Поэтому задача философии состоит в исследовании реального мира, но не без помощи анализа методов и результатов частных наук. История науки, по Мейерсону, представляет собой одно из средств выявления «субъективной компоненты» знания, без чего невозможно вычленить и объективный материал знания, который следует рассматривать как проекцию объективной реальности. Такому исследованию Мейерсон посвятил всю свою жизнь.
* * *
Первая его работа, «Тождественность и действительность», вышла в свет в 1 908 г. Следующая — «Об объяснении в науках» — в 1921. Еще через четыре года, в 1925 г. появилась «Релятивистская дедукция». В 1931 — «О движении мысли». И в 1932 г., незадолго до смерти автора, была издана книга «Реальное и детерминизм в квантовой физике». На русском языке имеется только первая из этой серии работ, в которой изложены исходные принципы, составившие рамки, или, лучше сказать, ориентиры его дальнейших исследований. Здесь, в известном смысле, программа конструкции Мейерсона. Каковы же основные моменты этой программы?

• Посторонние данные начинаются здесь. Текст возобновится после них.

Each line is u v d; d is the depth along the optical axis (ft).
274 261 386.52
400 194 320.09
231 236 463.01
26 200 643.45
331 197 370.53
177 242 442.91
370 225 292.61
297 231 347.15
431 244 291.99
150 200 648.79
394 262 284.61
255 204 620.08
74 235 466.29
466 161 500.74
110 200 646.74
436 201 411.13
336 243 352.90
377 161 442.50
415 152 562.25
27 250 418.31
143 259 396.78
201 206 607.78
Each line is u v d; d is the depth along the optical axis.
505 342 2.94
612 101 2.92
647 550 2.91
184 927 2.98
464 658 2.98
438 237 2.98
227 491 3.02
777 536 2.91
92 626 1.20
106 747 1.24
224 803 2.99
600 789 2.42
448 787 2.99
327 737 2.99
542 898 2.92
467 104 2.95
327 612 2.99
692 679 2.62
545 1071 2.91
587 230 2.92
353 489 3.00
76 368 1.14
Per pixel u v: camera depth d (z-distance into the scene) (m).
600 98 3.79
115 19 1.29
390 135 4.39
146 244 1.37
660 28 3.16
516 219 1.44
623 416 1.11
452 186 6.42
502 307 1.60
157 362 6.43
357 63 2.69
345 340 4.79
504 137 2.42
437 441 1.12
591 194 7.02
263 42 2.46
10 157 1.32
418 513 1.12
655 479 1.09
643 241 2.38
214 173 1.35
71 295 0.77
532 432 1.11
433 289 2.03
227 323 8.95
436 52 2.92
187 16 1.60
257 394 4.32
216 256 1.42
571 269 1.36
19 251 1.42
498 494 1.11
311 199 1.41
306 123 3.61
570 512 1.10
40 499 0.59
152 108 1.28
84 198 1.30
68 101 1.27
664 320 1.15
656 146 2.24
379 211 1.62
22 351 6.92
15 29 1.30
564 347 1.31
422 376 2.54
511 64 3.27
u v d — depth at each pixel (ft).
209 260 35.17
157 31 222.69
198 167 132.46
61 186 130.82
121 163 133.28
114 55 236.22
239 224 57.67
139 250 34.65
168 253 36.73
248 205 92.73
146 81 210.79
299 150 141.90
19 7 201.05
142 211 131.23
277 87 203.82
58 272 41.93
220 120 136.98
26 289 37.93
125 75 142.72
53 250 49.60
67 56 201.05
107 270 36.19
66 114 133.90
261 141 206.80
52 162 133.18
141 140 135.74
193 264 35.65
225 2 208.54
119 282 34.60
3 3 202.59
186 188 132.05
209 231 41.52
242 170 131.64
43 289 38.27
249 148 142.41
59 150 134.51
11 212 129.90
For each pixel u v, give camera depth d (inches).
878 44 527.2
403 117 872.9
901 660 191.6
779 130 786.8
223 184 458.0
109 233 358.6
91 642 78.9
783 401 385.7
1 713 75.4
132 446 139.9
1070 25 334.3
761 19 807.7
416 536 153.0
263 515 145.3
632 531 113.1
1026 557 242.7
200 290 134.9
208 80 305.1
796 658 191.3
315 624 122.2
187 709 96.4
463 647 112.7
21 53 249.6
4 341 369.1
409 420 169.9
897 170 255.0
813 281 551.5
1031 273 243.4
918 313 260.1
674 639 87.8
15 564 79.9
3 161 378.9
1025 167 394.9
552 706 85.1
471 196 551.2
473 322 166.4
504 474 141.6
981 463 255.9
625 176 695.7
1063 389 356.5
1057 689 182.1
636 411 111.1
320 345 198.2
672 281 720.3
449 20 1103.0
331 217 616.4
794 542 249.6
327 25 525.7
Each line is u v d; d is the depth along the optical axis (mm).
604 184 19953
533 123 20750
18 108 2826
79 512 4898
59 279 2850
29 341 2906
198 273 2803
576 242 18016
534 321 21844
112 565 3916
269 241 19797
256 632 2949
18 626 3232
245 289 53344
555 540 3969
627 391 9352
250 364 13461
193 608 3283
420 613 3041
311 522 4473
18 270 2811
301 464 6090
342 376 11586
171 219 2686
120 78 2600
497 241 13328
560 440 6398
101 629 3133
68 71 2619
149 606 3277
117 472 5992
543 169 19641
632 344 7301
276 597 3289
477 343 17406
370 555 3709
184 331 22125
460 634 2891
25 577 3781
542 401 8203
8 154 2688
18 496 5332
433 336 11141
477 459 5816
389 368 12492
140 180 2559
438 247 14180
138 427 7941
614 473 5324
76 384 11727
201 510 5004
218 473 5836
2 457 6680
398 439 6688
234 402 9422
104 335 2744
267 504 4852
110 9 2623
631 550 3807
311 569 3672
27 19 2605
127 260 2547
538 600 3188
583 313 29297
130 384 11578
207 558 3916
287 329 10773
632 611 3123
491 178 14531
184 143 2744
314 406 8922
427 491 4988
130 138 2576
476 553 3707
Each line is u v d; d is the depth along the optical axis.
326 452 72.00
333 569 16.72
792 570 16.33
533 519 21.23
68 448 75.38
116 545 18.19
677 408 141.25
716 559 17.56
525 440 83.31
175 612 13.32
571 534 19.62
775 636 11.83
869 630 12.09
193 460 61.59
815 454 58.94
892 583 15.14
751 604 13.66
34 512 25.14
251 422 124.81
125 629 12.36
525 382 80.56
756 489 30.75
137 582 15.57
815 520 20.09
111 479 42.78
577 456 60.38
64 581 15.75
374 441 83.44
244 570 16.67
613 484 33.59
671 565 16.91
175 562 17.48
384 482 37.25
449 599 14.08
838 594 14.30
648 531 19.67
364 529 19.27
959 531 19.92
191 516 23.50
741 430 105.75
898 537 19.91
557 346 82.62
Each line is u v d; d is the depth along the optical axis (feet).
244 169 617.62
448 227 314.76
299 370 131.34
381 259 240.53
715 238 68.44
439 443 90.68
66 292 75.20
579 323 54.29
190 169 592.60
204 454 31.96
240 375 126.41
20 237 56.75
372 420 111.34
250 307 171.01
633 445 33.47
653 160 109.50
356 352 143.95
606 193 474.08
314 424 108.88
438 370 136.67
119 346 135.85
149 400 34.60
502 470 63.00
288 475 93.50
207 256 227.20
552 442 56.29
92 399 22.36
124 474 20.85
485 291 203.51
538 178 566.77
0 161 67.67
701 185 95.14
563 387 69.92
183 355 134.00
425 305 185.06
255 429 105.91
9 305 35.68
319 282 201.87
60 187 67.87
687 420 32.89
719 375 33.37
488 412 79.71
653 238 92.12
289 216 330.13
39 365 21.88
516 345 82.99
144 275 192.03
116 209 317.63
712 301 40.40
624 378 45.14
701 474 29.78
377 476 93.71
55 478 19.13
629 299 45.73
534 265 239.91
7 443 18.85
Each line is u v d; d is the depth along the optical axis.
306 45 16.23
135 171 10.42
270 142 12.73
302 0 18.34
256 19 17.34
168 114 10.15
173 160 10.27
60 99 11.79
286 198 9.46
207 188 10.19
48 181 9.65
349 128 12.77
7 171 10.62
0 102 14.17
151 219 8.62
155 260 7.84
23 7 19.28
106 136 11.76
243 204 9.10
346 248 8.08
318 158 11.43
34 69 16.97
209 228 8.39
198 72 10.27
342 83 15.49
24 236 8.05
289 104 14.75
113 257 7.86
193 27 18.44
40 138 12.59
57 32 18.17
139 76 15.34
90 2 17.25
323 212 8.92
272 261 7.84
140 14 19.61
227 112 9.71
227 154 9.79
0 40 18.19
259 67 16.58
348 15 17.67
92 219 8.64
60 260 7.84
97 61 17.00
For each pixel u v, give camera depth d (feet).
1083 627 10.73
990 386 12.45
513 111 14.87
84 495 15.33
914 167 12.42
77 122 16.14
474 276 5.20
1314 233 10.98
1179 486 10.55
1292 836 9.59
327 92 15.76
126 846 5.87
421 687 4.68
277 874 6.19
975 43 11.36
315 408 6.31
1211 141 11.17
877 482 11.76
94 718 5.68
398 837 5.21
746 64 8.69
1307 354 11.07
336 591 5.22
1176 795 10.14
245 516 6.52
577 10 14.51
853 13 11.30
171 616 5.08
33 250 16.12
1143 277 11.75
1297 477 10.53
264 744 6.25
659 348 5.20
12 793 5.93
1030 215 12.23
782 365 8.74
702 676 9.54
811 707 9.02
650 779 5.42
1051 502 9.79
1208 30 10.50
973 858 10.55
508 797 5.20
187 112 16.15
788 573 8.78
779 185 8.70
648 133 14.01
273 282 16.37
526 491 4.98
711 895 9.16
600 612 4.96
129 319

Выше мы уже отметили, что мысль Мейерсона движется в рамках представления о познании, которое характерно для конструкций, если так можно сказать, «чистой» гносеологии. В этом плане его поиски идут, скорее, в русле кантовской философии, нежели, к примеру, в русле философии Гегеля. Это ощущается как в терминологии (на страницах мейерсоновских работ частенько фигурирует «вещь-в-себе»), так и в том, что мы не обнаруживаем здесь ни малейших попыток «снять» основной гносеологический вопрос некоторым вариантом тождества субъективного и объективного, познаваемого и познающего, как это было у Гегеля или имеет место во многих вариантах современной социологии познания или «эпистемологических» течениях «нового рационализма».
Однако такой подход к гносеологической проблематике в XX веке нелегко сделать основой сколько-нибудь жизнеспособной концепции в силу динамичности современного научного мышления. «Вечная» проблема познания мира «как он есть сам по себе», если она не решается в духе традиционного агностицизма или наивной теории отражения (а ведь и то и другое не пользуется в наши дни каким-либо кредитом ни у философов, ни у ученых в специальных областях знания), сталкивает исследователя с тяжелой задачей объяснить движение теоретических конструкций, и прежде всего — коренные преобразования в них, так называемые научные революции, при которых, однако, достижения в освоении предмета познания, приобретенные в прошлом, не отбрасываются, а сохраняются. Вряд ли случайно в современных теориях эволюции научного знания (концепции Т. Куна, И. Лакатоса, Г. Башляра и некоторых других) признание коренных изменений в науке влечет за собой отрицание онтологического статуса научной теории в «традиционном» смысле — смысле отображения теорией и ее понятиями существенных характеристик независимого от социального субъекта, «естественного», «трансцендентного», если пользоваться кантовской терминологией, объекта.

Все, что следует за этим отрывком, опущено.